11. The drums were dowelled together by spikes of bronze or wood enclosed in wooden blocks so that the material could expand or contract. In temples the columns were always fluted. This was done after the column was put up. 12. The flutes are almost always concave, broad and shallow and meet to form sharp edges. The normal number of flutes was 20. 13. Why was it there? Possibly as an echo of the grain of wood, possibly the early wooden shafts had been carved with a rounded blade, it certainly emphasised the shaft as opposed to the masonry joins and it lifted the appearance of the column. 14. The capital consists of two parts and probably derives from a wooden original. The echinus (literally sea-urchin) is like a cushion and spreads outwards from the top of the shaft. The overlying slab is the abacus. 15. The original idea was probably to spread the weight between two slabs of wood and prevent the post from splitting. The stone capital is usually carved out of a single block which also extended a few inches down the shaft. 16. The shapes of the parts of the column stayed the same (although proportions changed) except for the echinus which became a more gradual and softer curve. 17. The early columns tend to be much thicker than the later ones and to taper more dramatically. Columns of the late 5th century are perfect to the eye but they are still in fact bulkier than is necessary. By the 4th century they are narrower again. Early architects underestimated the strength of stone columns and placed them much too close together. 18. Above the capitals of the columns was the architrave, a plain band of stone. The junctions between the beams of the architrave always stood directly above the centre of the columns. In the Doric order it was very rarely decorated. 19. Next was a thin shelf with a series of plain bands (regulae) over each triglyph. Under each of these is a row of cylindrical pegs (guttae). 20. The Doric Frieze was just above the taenia and consisted of alternating triglyphs and metopes. Each triglyph consists of one block carved to look like three upright bars each with three facets.The metopes are thin slabs between the triglyphs either plain or decorated with painting or sculpture. In theory each triglyph over a column should be centered precisely but there was a problem with the corners where two triglyphs met at right angles.

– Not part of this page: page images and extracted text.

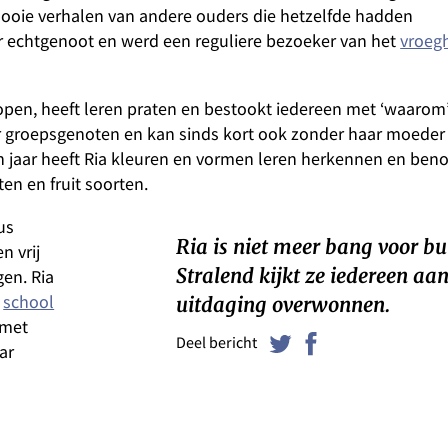
ooie verhalen van andere ouders die hetzelfde hadden
 echtgenoot en werd een reguliere bezoeker van het
vroeg
 lopen, heeft leren praten en bestookt iedereen met ‘waarom
r groepsgenoten en kan sinds kort ook zonder haar moeder 
en jaar heeft Ria kleuren en vormen leren herkennen en be
en en fruit soorten.
us
Ria is niet meer bang voor bu
n vrij
Stralend kijkt ze iedereen aa
en. Ria
n
school
uitdaging overwonnen.
 met
Deel bericht
ar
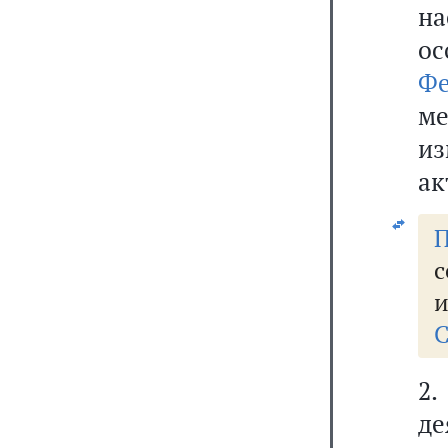
н
о
Фе
м
из
ак
П
с
и
С
2
де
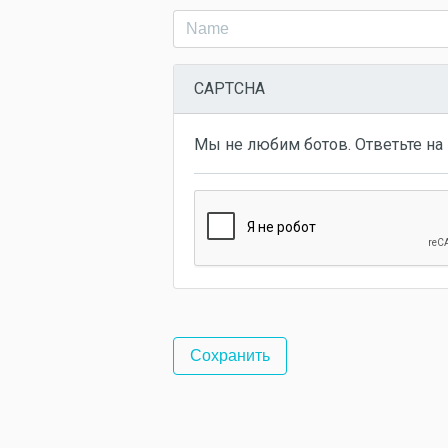
CAPTCHA
Мы не любим ботов. Ответьте на 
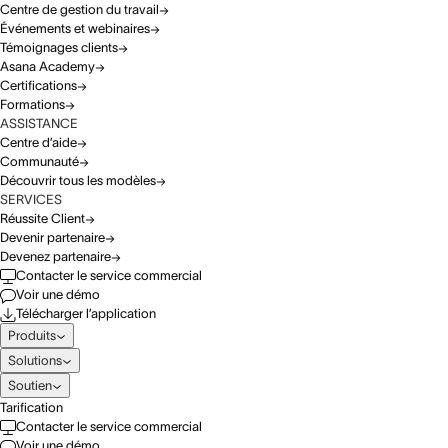
Centre de gestion du travail
Événements et webinaires
Témoignages clients
Asana Academy
Certifications
Formations
ASSISTANCE
Centre d’aide
Communauté
Découvrir tous les modèles
SERVICES
Réussite Client
Devenir partenaire
Devenez partenaire
Contacter le service commercial
Voir une démo
Télécharger l’application
Produits
Solutions
Soutien
Tarification
Contacter le service commercial
Voir une démo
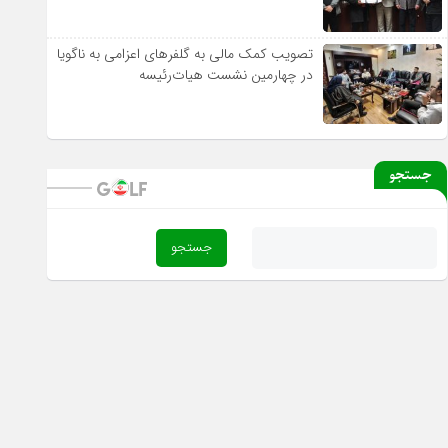
تصویب کمک مالی به گلفرهای اعزامی به ناگویا
در چهارمین نشست هیات‌رئیسه
جستجو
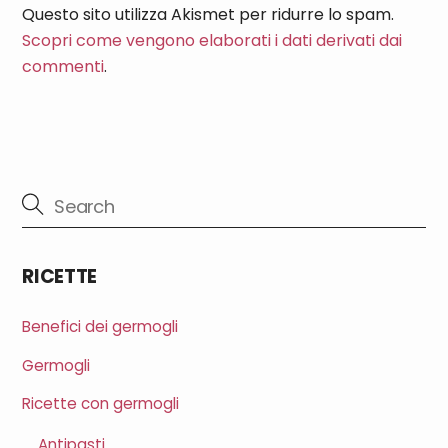
Questo sito utilizza Akismet per ridurre lo spam.
Scopri come vengono elaborati i dati derivati dai
commenti
.
RICETTE
Benefici dei germogli
Germogli
Ricette con germogli
Antipasti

21. Gradually the whole entablature became lower which led to the lightening of the structure. In the 6th century it is half as high as the columns, by the 4th century it is one quarter as high. 22. Above the frieze is the cornice surrounding the entire temple. A second cornice slants up the gable. The underside of the horizontal cornice has carved peg shapes (derived from wood) called mutules. 23. The roof was supported on wooden cross-beams which formed a square pattern when you looked up and were covered with coffers. Wood was the normal material for ceilings despite the risk of fire.Above the ceiling were the rafters supporting the roof tiles of two main types, Lakonian and Corinthian. In the 5th and 4th centuries, marble was used. The roof was finished off with a gutter or sometimes antefixes to hide the tile ends. At each corner were acroteria.